Question

You are the senior system administrator in your company and are known for your Active Directory expertise. Your specialty is Group Policy Objects (GPO) and tracking changes. Your boss tells everyone about a tool developed by Microsoft called “Policy Analyzer” for tracking changes and troubleshooting GPO. He would like you to conduct a “lunch and learn” about Policy Analyzer for your Windows Administration Team. You realize that the product’s name has been changed to “Microsoft Security Configuration Toolkit”. Diplomatically conduct the lunch and learn and discuss the history of the tool, the name change, the features of the product and the benefits to your Windows Administration team in managing GPO.

A minimum of two references is required one of which can be your textbook.

<Insert your 1-2 page Lunch and Learn document with references cited in APA format>

Textbook info

Windows Server 2016 Administration Fundamentals

ISBN: 9781788626569

please provide a full new answer

Answer 1

Lunch and learn on “Microsoft Security Configuration Toolkit”

(Below discussed are the main points to be discussed in the lunch and learn event)

History of the tool policy analyser:

· The policy analyser was published on Technet on January 22,2016

· It was a tool used for analysing and comparing the GPO

· GPO is a feature provided by Microsoft

· GPO is a group of settings which say about how the system will behave and what the system will look for specific group of users

· Its mainly associated with some sites or some active directory containers etc.

· The tool allowed the view of all GPOs as a single unit

· Its mainly used to check whether some particular settings is duplicated among any GPOS

· Or if there are some conflicting value set in any GPOs

· All the observations and findings of this tool was able to be converted to a Microsoft spreadsheet file.

· After the policy analyser there came a new launch on 2010 which was SCM or security compliance manager

· This was a combination of many new functionalities like:

1. There was security recommendations based on GPO

2. Had shown and explained the threats and counter measures for each settings

3. Feature for create and edit the baselines and also to compare them and many more….

· But the disadvantage of this was, the SCM was very complex program

· It proved inflexible due to many reasons

· And also was unwelcomed by the users eventhough it had great new functionalities.

· This paved the way for Microsoft security configuration tool kit

About the name change:

· First the tool was called POLICY ANALYSER

· Then a new tool with same functions and added new functions which was an updated version of policy analyser came, SCM - security compliance manager

· Then the most updated Microsoft security configuration tool kit came into action

Feature of Microsoft security configuration tool kit:

· It was a combination of two policies

· They were the policy analyser and LGPO

· It also had some set of baselines enabling its use in different Windows versions.

· The policy analyser had the same features it had before.

· And adding to that the new concept of LGPO was introduced.

· LGPO ,Local Group Policy Object Utility is a transfer tool

· It helps in direct transfer of the Group policies between host registry and the backup files of a GPO

· Host registry is responsible for setting the domain policies and managing the registration etc of the host.

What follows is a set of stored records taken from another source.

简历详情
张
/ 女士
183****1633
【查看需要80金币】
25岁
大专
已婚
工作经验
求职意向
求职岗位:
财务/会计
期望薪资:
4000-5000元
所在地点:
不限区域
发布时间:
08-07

· All the LGPO transfers were done bypassing the domain controller

· A domain controller is a server mainly used for data organisation and providing security, which deals with the activities like, authentication request processing and verification of user on the given computer network.

· LGPO helps the administrators a lot, because its an easy way of verification of their group policy settings by the administrators.

· Security baselines were available as downloadable spreadsheet or as GPO backups.

· It’s a collection of Microsoft recommended configuration settings, it also explains their security impact.

· It was a kind of guidance provided by Microsoft for some selected group policy settings

Benefits of the tool in managing the GPO:

· It is having very less complexity

· Very easy to test and do the trouble shooting

· Allows easy configuration of local computers by easily helping it to apply the settings into some secure template into the local policy of the system

· The policy analyser helps in easy comparison between the GPOs for any differences or for some kind of issues between them.

· The baseline of the system is made available so that it can be referred in the coming time for checking and finding any kind of change occurred

· Using the LGPO tool ,settings could be loaded from registry policy files, LGPO text files and could be easily applied

· It was possible to make updations or edits to existing group policy backups

· LGPO was also used to test the updated backups by loading it into some host, so the tesing was made easy.

· After the testing completed, and if it succeeds,then the revised backup could be used as new group policy also.

REFERENCES:

https://docs.microsoft.com/en-us/windows/security/threat-protection/security-compliance-toolkit-10

https://techcommunity.microsoft.com/t5/microsoft-security-baselines/new-tool-policy-analyzer/ba-p/701049

https://www.scip.ch/en/?labs.20200305

APA format guidelines:(the above given points should be presented in the given format)

1.use Times Roman format for the texts

2.use a text size of 12pt

3.there should be page margin provided(1 inches should be the margin width)

4.double spacing should be provided between the rows of lines, that is from the normal spacing between rows of words give tha double of that in APA format.

5.there should be a title or running head for every pages

6.every new paragraph should be intended with a spacing of 1/2 inches between the two paragraphs.